Der Eggebauer, der eine Farbe bekam als hätte man ihm das Gesicht mit Kalk bestrichen, stotterte: „Lieber Herrgott, Polzer, was hast du getan?“
„Was ich dutzendmal im Krieg getan hab, wenn mich einer hat fassen wollen.“ Er machte mit der Faust einen Hieb durch die Luft und seine Augen funkelten in finsterer Glut. „Es hat sein müssen.“
„Polzer, Polzer!“ stöhnte der Bauer und schlug die Hände zusammen.
„Halt ’s Maul! Wenn’s einer hört, der es weiterredet, kommt es zur Halbscheid über dich. Und wo der Freimann haust, das weißt du! Seit voriger Woch hat er ein neues Rad, das alte hat er am Mattauser zuschanden gemacht, der in der letzten Gebnacht[13] den Klosterknecht gestochen hat. Und somit behüt dich! Ich hab dir und mir geholfen. Jetzt müssen wir’s auch tragen auf zwei Buckeln.“ Wolfrat wandte sich zur Tür.

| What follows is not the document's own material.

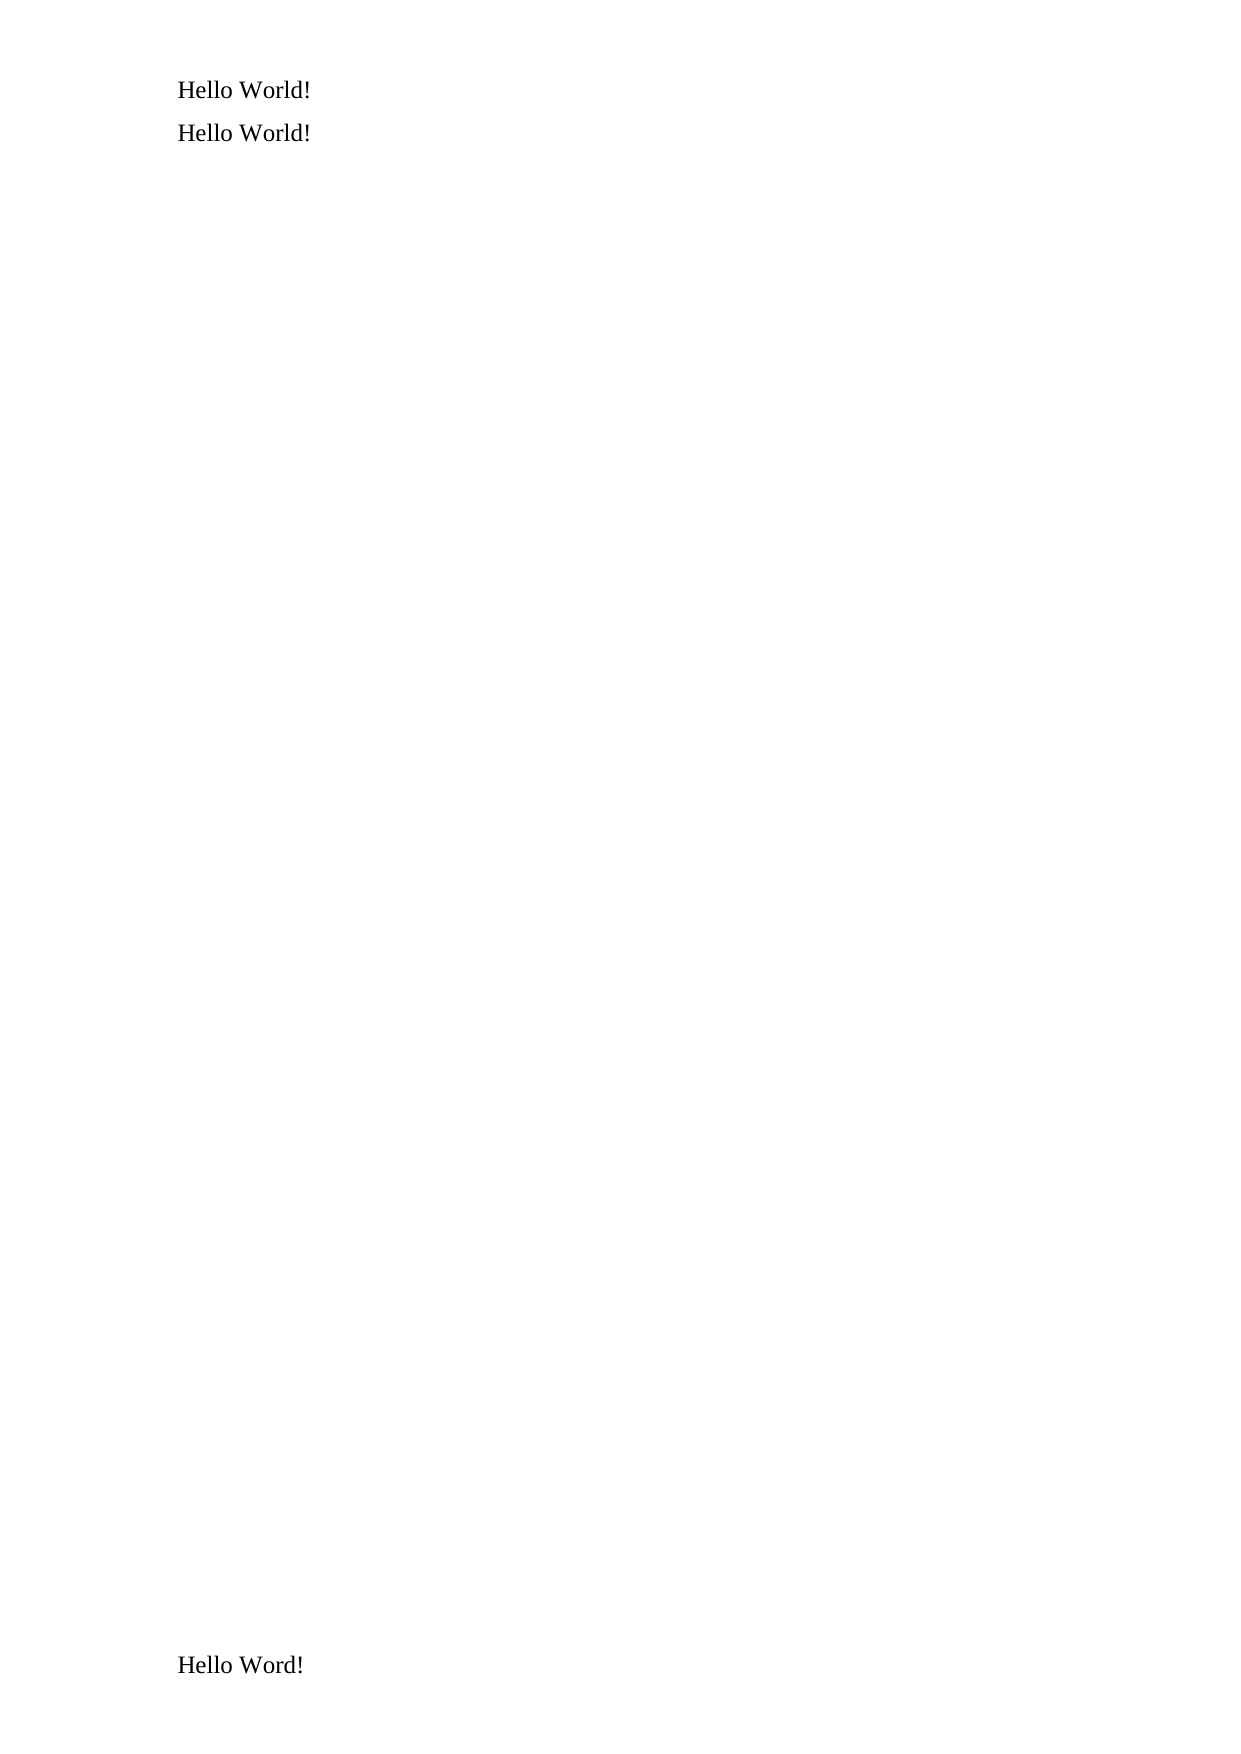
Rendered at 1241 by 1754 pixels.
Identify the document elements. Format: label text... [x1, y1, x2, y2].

text Hello World! [177, 118, 1152, 147]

Dem Eggebauer schlotterten die Knie; er wollte dem Sudmann nacheilen, brachte aber keinen Schritt zuwege. „Polzer!“ keuchte er. „Und das Schießzeug? Das hast du doch um Herrgotts willen nit verloren, wo’s ein Unrechter finden könnt?“
„Nein. Ich hab’s wieder geholt, und jetzt liegt es im Kesselbach in der tiefsten Klamm, mit einem Stein daran, den kein Wasser mehr in die Höhe treibt. Ich wollt nur, es läg was anderes auch dabei! Aus mir herausreißen kann ich’s nit.“ Er schlug mit der Faust auf seine Brust, nickte noch einen stummen Gruß und verließ die Stube.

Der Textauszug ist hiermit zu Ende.